39. The Court of Appeal in Nguruman LimitedvBonde Nielsen & 2 Others (2014) eKLR held that: -“On the second factor, the applicant must establish that he might otherwise suffer irreparable injury which cannot be adequately remedied by damages in the absence of an injunction, is a threshold requirement and the burden is on the applicant to demonstrate prima facie, the nature and extent of the injury. Speculative injury will not do; there must be more than an unfounded fear or apprehension on the part of the applicant. The equitable remedy of temporary injunction is issued solely to prevent grave and irreparable injury; that is injury that is actual, substantial and demonstrable; injury that cannot adequately be compensated by an award of damages. An injury is irreparable where there is no stand by which their amount can be measured with reasonable accuracy or the injury or harm is such a nature that monetary compensation of whatever amount, will never be adequate remedy.”

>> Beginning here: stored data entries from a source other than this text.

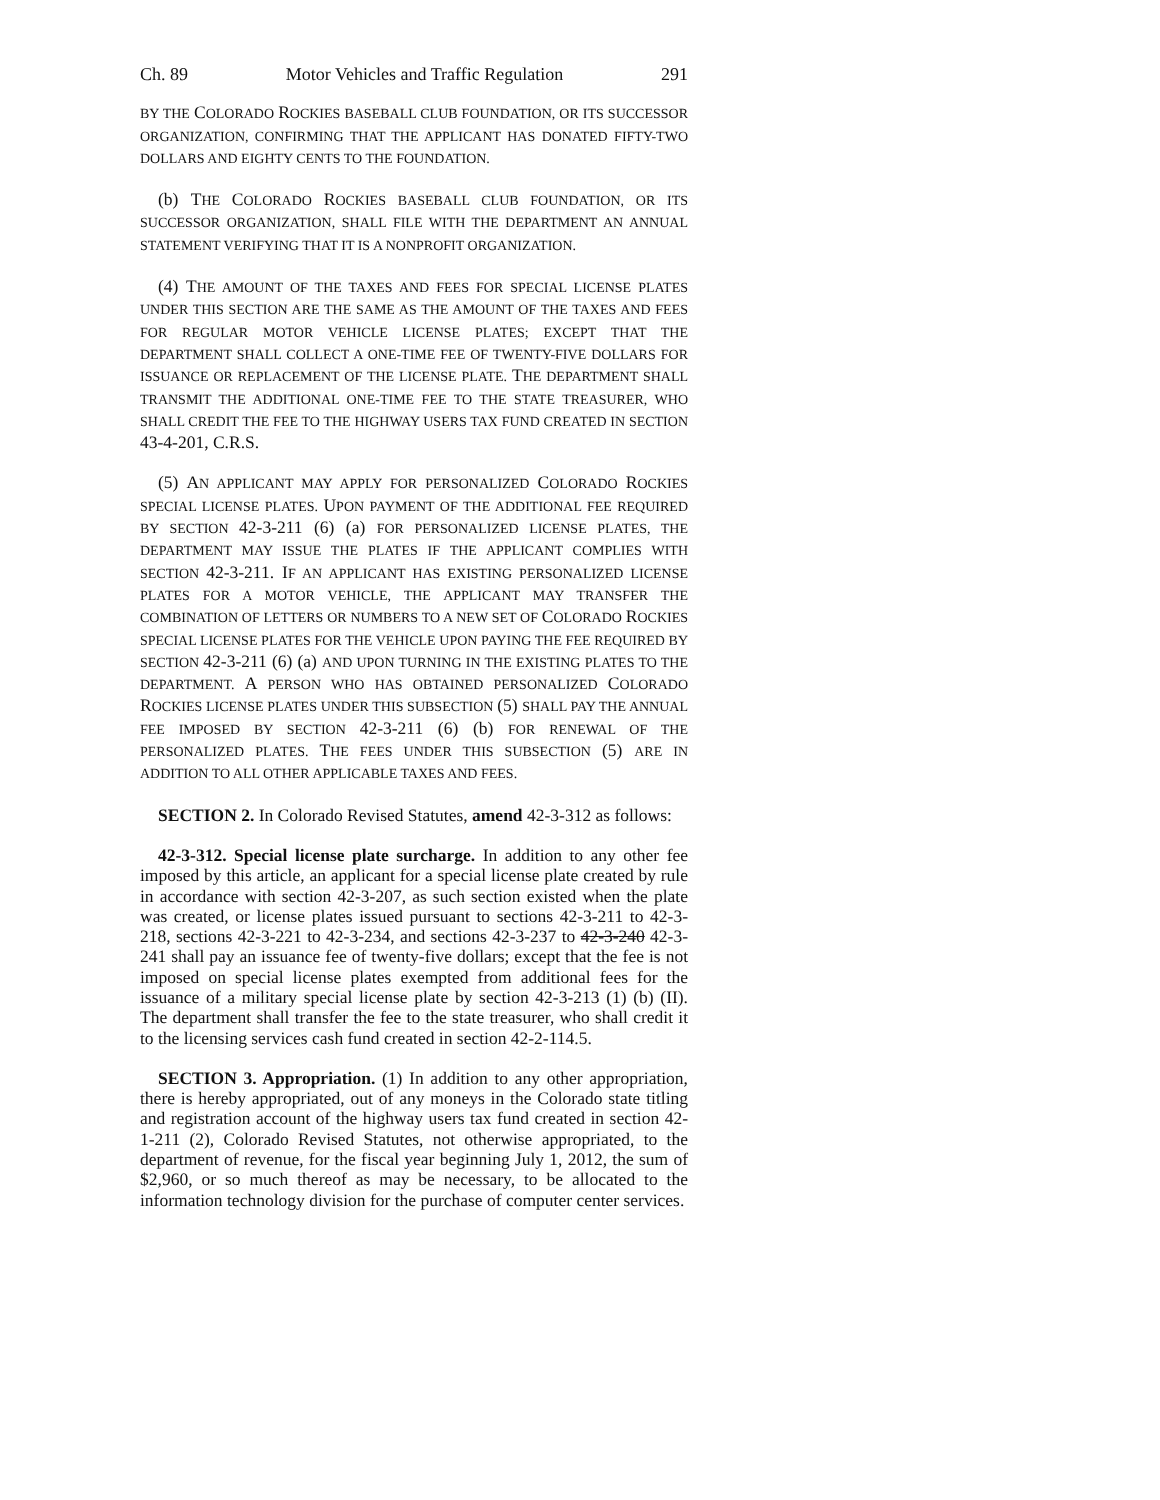Ch. 89 Motor Vehicles and Traffic Regulation 291
BY THE COLORADO ROCKIES BASEBALL CLUB FOUNDATION, OR ITS SUCCESSOR ORGANIZATION, CONFIRMING THAT THE APPLICANT HAS DONATED FIFTY-TWO DOLLARS AND EIGHTY CENTS TO THE FOUNDATION.
(b) THE COLORADO ROCKIES BASEBALL CLUB FOUNDATION, OR ITS SUCCESSOR ORGANIZATION, SHALL FILE WITH THE DEPARTMENT AN ANNUAL STATEMENT VERIFYING THAT IT IS A NONPROFIT ORGANIZATION.
(4) THE AMOUNT OF THE TAXES AND FEES FOR SPECIAL LICENSE PLATES UNDER THIS SECTION ARE THE SAME AS THE AMOUNT OF THE TAXES AND FEES FOR REGULAR MOTOR VEHICLE LICENSE PLATES; EXCEPT THAT THE DEPARTMENT SHALL COLLECT A ONE-TIME FEE OF TWENTY-FIVE DOLLARS FOR ISSUANCE OR REPLACEMENT OF THE LICENSE PLATE. THE DEPARTMENT SHALL TRANSMIT THE ADDITIONAL ONE-TIME FEE TO THE STATE TREASURER, WHO SHALL CREDIT THE FEE TO THE HIGHWAY USERS TAX FUND CREATED IN SECTION 43-4-201, C.R.S.
(5) AN APPLICANT MAY APPLY FOR PERSONALIZED COLORADO ROCKIES SPECIAL LICENSE PLATES. UPON PAYMENT OF THE ADDITIONAL FEE REQUIRED BY SECTION 42-3-211 (6) (a) FOR PERSONALIZED LICENSE PLATES, THE DEPARTMENT MAY ISSUE THE PLATES IF THE APPLICANT COMPLIES WITH SECTION 42-3-211. IF AN APPLICANT HAS EXISTING PERSONALIZED LICENSE PLATES FOR A MOTOR VEHICLE, THE APPLICANT MAY TRANSFER THE COMBINATION OF LETTERS OR NUMBERS TO A NEW SET OF COLORADO ROCKIES SPECIAL LICENSE PLATES FOR THE VEHICLE UPON PAYING THE FEE REQUIRED BY SECTION 42-3-211 (6) (a) AND UPON TURNING IN THE EXISTING PLATES TO THE DEPARTMENT. A PERSON WHO HAS OBTAINED PERSONALIZED COLORADO ROCKIES LICENSE PLATES UNDER THIS SUBSECTION (5) SHALL PAY THE ANNUAL FEE IMPOSED BY SECTION 42-3-211 (6) (b) FOR RENEWAL OF THE PERSONALIZED PLATES. THE FEES UNDER THIS SUBSECTION (5) ARE IN ADDITION TO ALL OTHER APPLICABLE TAXES AND FEES.
SECTION 2. In Colorado Revised Statutes, amend 42-3-312 as follows:
42-3-312. Special license plate surcharge. In addition to any other fee imposed by this article, an applicant for a special license plate created by rule in accordance with section 42-3-207, as such section existed when the plate was created, or license plates issued pursuant to sections 42-3-211 to 42-3-218, sections 42-3-221 to 42-3-234, and sections 42-3-237 to 42-3-240 42-3-241 shall pay an issuance fee of twenty-five dollars; except that the fee is not imposed on special license plates exempted from additional fees for the issuance of a military special license plate by section 42-3-213 (1) (b) (II). The department shall transfer the fee to the state treasurer, who shall credit it to the licensing services cash fund created in section 42-2-114.5.
SECTION 3. Appropriation. (1) In addition to any other appropriation, there is hereby appropriated, out of any moneys in the Colorado state titling and registration account of the highway users tax fund created in section 42-1-211 (2), Colorado Revised Statutes, not otherwise appropriated, to the department of revenue, for the fiscal year beginning July 1, 2012, the sum of $2,960, or so much thereof as may be necessary, to be allocated to the information technology division for the purchase of computer center services.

40. The applicant averred that after he purchased the suit properties, he took possession and has been in occupation and use of the same. He contends that 1st and 2nd respondents trespassed on the suit premises and had started fencing off the same in an attempt to take possession of the entire suit properties.

41. On the other hand, the 1st and 2nd respondents stated that they were the registered owners of the suit properties and that they had sold the same to third parties. The 1st respondent stated she was in the process of transferring the property to a third party when her documents were taken by the DCI. It is not in doubt that the Plaintiff/ applicant is in occupation of the suit property. The 1st and 2nd respondents having confirmed that they have sold the suit properties, this Court finds and holds that there is a real likelihood that the suit properties may be transferred to third parties before the suit is heard and determined and therefore making the process of recovery difficult. The Court is therefore convinced that the applicant stands to suffer irreparable harm that cannot be compensated by way of damages if the suit properties are transferred to third parties.

42. On the issue of balance of convenience, the court has to weigh the hardship to be borne by the applicant by refusing to grant the injunction, against the hardship to be borne by the respondent’s by granting the injunction.

43. It is not in doubt that this matter raises serious contested issues. A temporary injunction is meant to preserve and protect the suit property as was held in the case of Exclusive Estates Ltd…v…. Kenya Posts & Telecommunications Corporation & Another, Civil Appeal No 62 of 2004 where the Court held that;“A temporary injunction is issued in a suit to preserve the property in dispute in the suit of the rights of parties under determination in a suit pending the disposal of the suit, to preserve the subject matter’’

44. Further in the case of Joash chienge Ougo & AnorvVirginia Edith Wambui Otieno[1987] eKLR, the Court of Appeal held that:-“The general principle which has been applied by this court is that where there are serious conflicts of facts, the trial court should maintain the status quo until the dispute has been decided on a trial.”

45. Looking at the evidence presented by the parties herein, I find that if the suit properties are not preserved, they may be wasted away. On the issue of balance of convenience, this Court finds and holds that it tilts in favour of maintaining the status quo on the suit property.

46. In light of the foregoing, I find that the applicant has met the threshold for the grant of a temporary injunction.

47. Consequently, the application dated March 2, 2021 is allowed as prayed pending the hearing and determination of this suit. Costs in the cause.

.........................HON. T. MURIGIJUDGERULING SIGNED, DATED AND DELIVERED VIA MICROSOFT TEAMS THIS 5TH DAY OF OCTOBER, 2022. In the presence of: -Court Assistant – Mr. KwemboiMathuva holding brief for Nyandieka for the applicant.